The perfect is the enemy of the good, so it’s okay to just relax and let it slide once in a while. A large class of problems in Computer Science, known as NP-Hard Problems, are intractable. For any realistic dataset, we have no way to compute a perfect solution in any reasonable amount of time. The most famous example of this is the Travelling Salesman Problem: figure out a route that a salesman should travel to visit all his stops with the least distance covered: the possibilities here are way too many to consider one by one. Relaxing the constraints and solving a similar, but an easier problem seems to be the solution. Any optimization problem has two parts — the rules and the scorekeeping. It may be worth violating the rules sometimes and take a hit on the score as long as it keeps you moving ( this is actually called Lagrangian Relaxation).
Randomness is another thing that works when nothing else works. Starting with the Monte Carlo Method, this chapter talks about Randomized Algorithms — and you have to love this part of Computer Science since this is where things stop being so exact. Not only that, Randomness can save you in Optimization, making sure you don’t get trapped in a local minimum while hill climbing your way. I really loved how this chapter ended with a discussion on randomness, evolution, and creativity. After all, you can make a case that all art stems out of some form of randomness.

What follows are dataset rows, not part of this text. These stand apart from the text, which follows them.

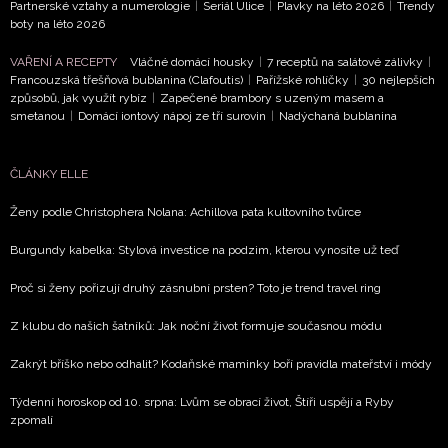
Partnerské vztahy a numerologie
|
Seriál Ulice
|
Plavky na léto 2026
|
Trendy
boty na léto 2026
VAŘENÍ A RECEPTY
Vláčné domácí housky
|
7 receptů na salátové zálivky
|
Francouzská třešňová bublanina (Clafoutis)
|
Pařížské rohlíčky
|
30 nejlepších
způsobů, jak využít rybíz
|
Zapečené brambory s uzeným masem a
smetanou
|
Domácí iontový nápoj ze tří surovin
|
Nadýchaná bublanina
ČLÁNKY ELLE
Ženy podle Christophera Nolana: Achillova pata kultovního tvůrce
Burgundy kabelka: Stylová investice na podzim, kterou vynosíte už teď
Proč si ženy pořizují druhý zásnubní prsten? Toto je trend travel ring
Z klubu do našich šatníků: Jak noční život formuje současnou módu
Zakrýt bříško nebo odhalit? Kodaňské maminky boří pravidla mateřství i módy
Týdenní horoskop od 10. srpna: Lvům se obrací život, Štíři uspějí a Ryby
zpomalí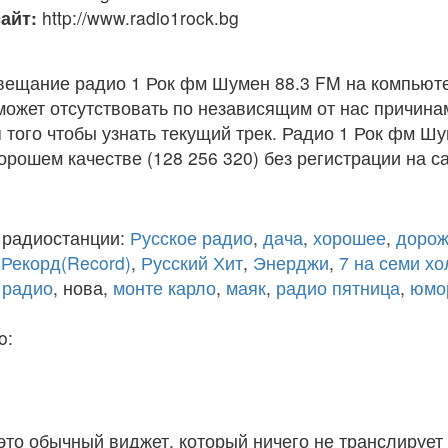
айт:
http://www.radio1rock.bg
вещание радио 1 Рок фм Шумен 88.3 FM на компьют
ожет отсутствовать по независящим от нас причина
того чтобы узнать текущий трек. Радио 1 Рок фм Ш
рошем качестве (128 256 320) без регистрации на са
 радиостанции:
Русское радио
,
дача
,
хорошее
,
дорож
,
Рекорд(Record)
,
Русский Хит
,
Энерджи
,
7 на семи х
 радио
, нова,
монте карло
,
маяк
,
радио пятница
,
юмо
o:
 это обычный виджет, который ничего не транслирует 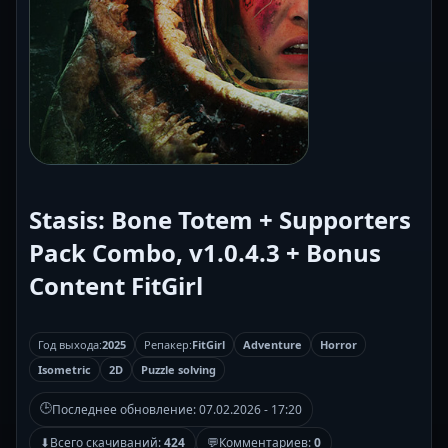
Stasis: Bone Totem + Supporters
Pack Combo, v1.0.4.3 + Bonus
Content FitGirl
Год выхода:
2025
Репакер:
FitGirl
Adventure
Horror
Isometric
2D
Puzzle solving
🕒
Последнее обновление:
07.02.2026 - 17:20
⬇
Всего скачиваний:
424
💬
Комментариев:
0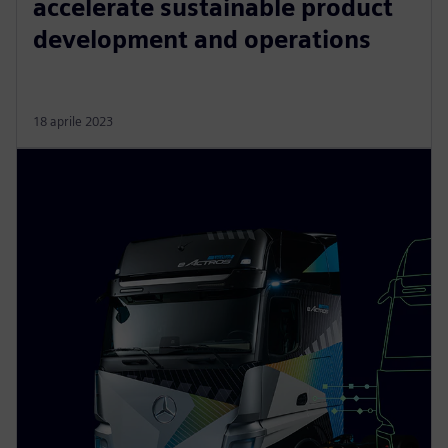
accelerate sustainable product
development and operations
18 aprile 2023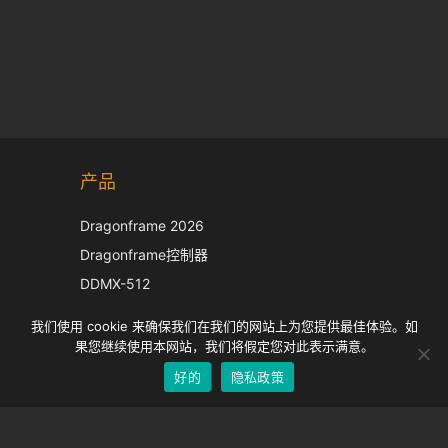
Korean
产品
Japanese
Italian
Dragonframe 2026
French
Dragonframe控制器
Spanish
DDMX-512
DMC-32
German
我们使用 cookie 来确保我们在我们的网站上为您提供最佳体验。如
EOS LV 校正帽
English
果您继续使用本网站，我们将假定您对此表示满意。
好的
隐私政策
Chinese
支持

Packet Switching, ACKnowledgements, triple handshakes, exponential backoffand the algorithms of forgiveness: networking is another topic full of gems. Connecting people is one of the most fundamental and impactful areas of Computer Science — we’re talking about the internet here. How to control the flow, how to avoid congestions (Additive Increase, Multiplicative Decrease), how to establish Backchannels (and the role of white noise and little acknowledgments in everyday real-life conversations!), and how to avoid bufferbloats: these are some of the topics that are part of any Computer Networking class, but it was great to see them in a new light.
The Prisoners Dilemma: the paradox where two individuals acting in their own self-interest does not result in the optimal outcome. Succinctly, think of two prisoners being interrogated by a detective: if they rat each other out, they both have to serve time in the prison, but if only one rats the other out, he gets to walk away free while the other one goes behind the bars. If they both stay loyal to each other, both of them walk away free: but this optimal outcome will never be reached if both the prisoners act in their self-interest — which is something you would expect them to do.
This is the core problem used to introduce anyone to Game Theory: the beautiful field of Nash Equilibria, Dominant Strategies, Tragedy of the Commons and infinite recursions of getting into each other’s minds. The panacea: if you’re trapped in a game that lends itself to paradoxical incentives, change the game: set the rules so that there’s no incentive to act any other way. Have the mafia waiting outside the prison so that the one who rats his comrade is found getting eaten by the fish at the bottom of the local lake the next day. From poker to auctions, especially ad auctions that form the basis of the internet economy today (think Google and Facebook), Game Theory is another field of computer science/math that you cannot miss to explore!
Overall, I was left marveling at the authors’ ability to boil ideas from Computer Science down to their very core. This book is the perfect first introduction to this vast and beautiful field, and should be a required reading for any CS101 course. In some sense, it was a mini re-education for me too, and taught me a lot about how to talk about and teach Computer Science.